Tuesday, March 3, 2015

Local Forecast: "Sunny and Frigid"

A couple of days ago in Tucson a woman told me it was "freezing cold" outside.  It was in the 50s and a little drizzly.  If she thought it was cold in Tucson, she should be where I am as I write: northeastern Ohio, where the weather forecast the day after I arrived was "sunny and frigid."  Most of the time I've been here the weather has been similar but without the "sunny." Today's forecast is for probably the warmest day of the year so far, but includes "periods of freezing rain." The weather gods have not been kind to this part of the country in 2015, and it's worse elsewhere.

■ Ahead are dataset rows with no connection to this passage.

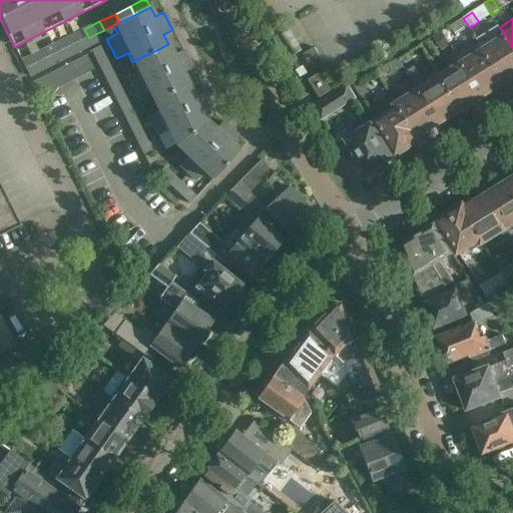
[(484,49),(504,81),(512,75),(512,47),(500,27),(478,40),(484,49)]
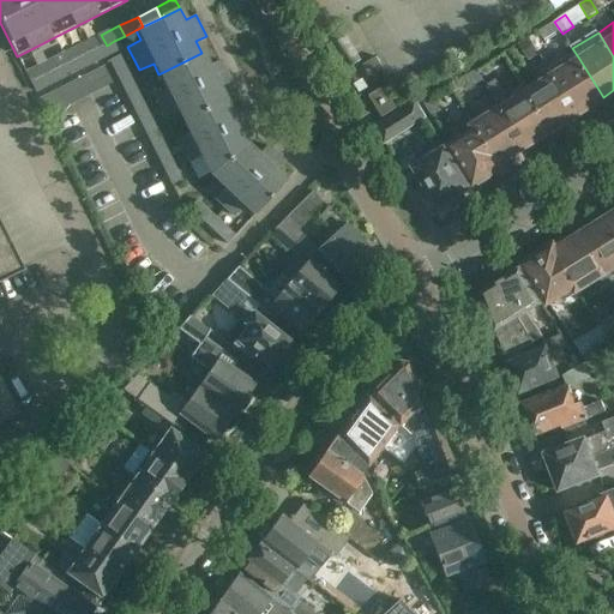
[(101,35),(83,43),(88,54),(95,52),(102,47),(107,46),(101,35)]
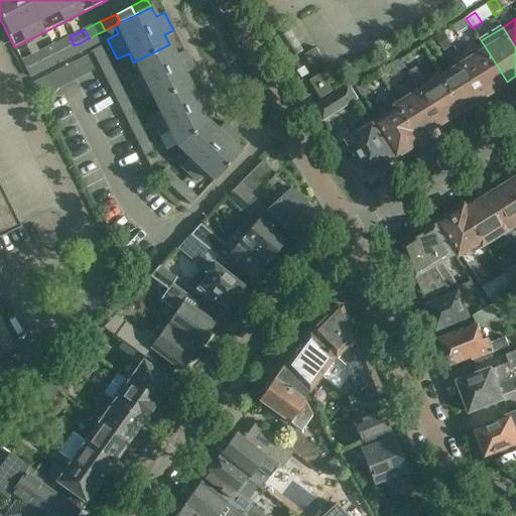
[(453,45),(444,31),(435,37),(444,51),(453,45)]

Despite the cold and snow -- which is getting a little old for most of those who actually live here -- I've had a great time. I'm visiting my Mom, spent a weekend with my brother and sister-in-law, and was able to get my son to his Grandma's as well.

Jim is with the rig at Tucson's Davis Monthan Air Force Base, and I'll be in Ohio  another week.
A mourning dove has been hanging out in Mom's lilac bush and bird feeder.  I tried to melt the water in the bird bath, but with these temps I have not been too successful.

The first night I was with my brother Bob and SIL Suzie, they took me out to dinner at a Brecksville, Ohio, wine bar called "750 ml" -- the measurement of a standard bottle of wine. Very nice.
One of my brother and SIL's six black poodles looking for a shortcut into the house.  

SIL Suzie, son Paul (who lives in the Cleveland suburb of Lakewood) and my brother Bob in downtown Cleveland where we did a little sight-seeing and grocery shopping.
Part of the Cleveland skyline on a day that was frigid but not sunny.  Actually, it didn't feel that bad.  The skyscraper on the right is the 708-foot-high Terminal Tower, the fourth-tallest building in the world when it was dedicated in 1930. It originally was an office building atop a new railroad station.  Now it's atop a casino, shopping mall, and hotel.
Five opulent theaters opened in 1921 and 1922 in downtown Cleveland; by the late 1960s four had shut their doors.  They've since been restored and a couple of new ones added to what is known as "Playhouse Square."
This 20-foot long chandelier hangs over the street at the corner of 14th Street and Euclid Avenue in downtown Cleveland's Playhouse Square.
Rotunda gracing a newly opened (just last week) Heinen's grocery store in downtown Cleveland. The upscale supermarket is in the beautifully renovated Cleveland Trust Bank building.
Suzie, Paul and Bob at Heinen's "Sip, Swirl, Savor" wine tasting station.  You buy a smart card, slide it like a credit card, select the wine you want and the amount, place an actual wine glass (no plastic cups here) under a spout, and voila!
After staying two nights with Bob and Suzie, Paul and I drove to my Mom's via the town of Medina, where nearly 100 ice sculptures -- including this doggie -- grace the town square. They were carved in mid-January.